Kumar Abhishek, Mondal Sanchita, Khatua Debnarayan, Guha Debashree, Mukherjee Budhaditya, Lahiri Arista, Prasad Dilip K, Sekh Arif Ahmed
School of Medical Science and Technology, IIT Kharagpur, Kharagpur, West Bengal, 721302, India.
Department of Mathematics and Statistics, Vignan's Foundation for Science, Technology and Research, Andhra Pradesh, 522213, India.
Sci Rep. 2025 Jul 1;15(1):21067. doi: 10.1038/s41598-025-07406-7.
Visceral Leishmaniasis (VL), also known as Kala-Azar, poses a significant global public health challenge and is a neglected disease, with relapses and treatment failures leading to increased morbidity and mortality.

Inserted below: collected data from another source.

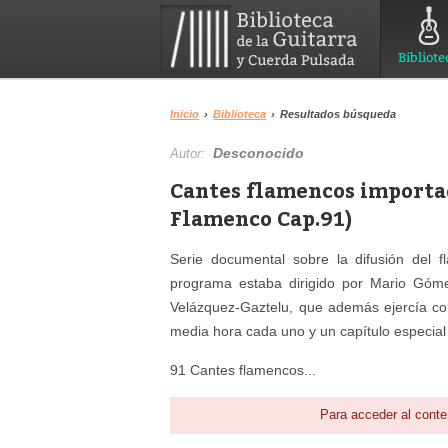
Bibliote
Inicio
›
Biblioteca
›
Resultados búsqueda
Desconocido
Autor:
Cantes flamencos importad
Flamenco Cap.91)
Serie documental sobre la difusión del 
programa estaba dirigido por Mario Góme
Velázquez-Gaztelu, que además ejercía co
media hora cada uno y un capítulo especial
91 Cantes flamencos...
Para acceder al conte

This study introduces an explainable machine learning approach to predict VL relapse and identify critical risk factors, thereby aiding patient monitoring and treatment strategies. Leveraging data from a follow-up study of 571 patients, the survival machine learning models are applied, including Random Survival Forest (RSF), Survival Support Vector Machine (SSVM), and eXtreme Gradient Boosting (XGBoost), for relapse prediction. The results demonstrated that RSF, with a C-index of 0.85, outperformed the conventional Cox Proportional Hazard (CPH) model (C-index 0.8), offering improved prediction capabilities by capturing non-linear relationships and variable interactions. To address the lack of transparency (in terms of feature importance) in Machine Learning (ML) models, the SHapley Additive exPlanation (SHAP) method is employed, which enhances model interpretability (feature importance) through visual insights. SHAP dependence plots allowed the healthcare professionals to evaluate which factors encourage the occurrence of the relapse. A statistically significant relationship between HIV co-infection (HR=3.92, 95% CI=2.03-7.58) and VL relapse was identified through -2 log-likelihood ratio and chi-square tests. These results indicate the promise of explainable artificial intelligence (XAI) for making clinical decisions and remedying recurrences in VL.
内脏利什曼病(VL),也称为黑热病,是一项重大的全球公共卫生挑战,也是一种被忽视的疾病,复发和治疗失败会导致发病率和死亡率上升。本研究引入了一种可解释的机器学习方法来预测VL复发并识别关键风险因素,从而辅助患者监测和治疗策略。利用对571名患者的随访研究数据,应用生存机器学习模型,包括随机生存森林(RSF)、生存支持向量机(SSVM)和极端梯度提升(XGBoost),进行复发预测。结果表明,C指数为0.85的RSF优于传统的Cox比例风险(CPH)模型(C指数为0.8),通过捕捉非线性关系和变量相互作用,提供了更好的预测能力。为了解决机器学习(ML)模型中缺乏透明度(就特征重要性而言)的问题,采用了Shapley加法解释(SHAP)方法,该方法通过可视化洞察增强了模型的可解释性(特征重要性)。SHAP依赖图使医疗保健专业人员能够评估哪些因素会促使复发的发生。通过-2对数似然比和卡方检验,确定了HIV合并感染(HR=3.92,95%CI=2.03-7.58)与VL复发之间存在统计学显著关系。这些结果表明,可解释人工智能(XAI)在做出临床决策和补救VL复发方面具有前景。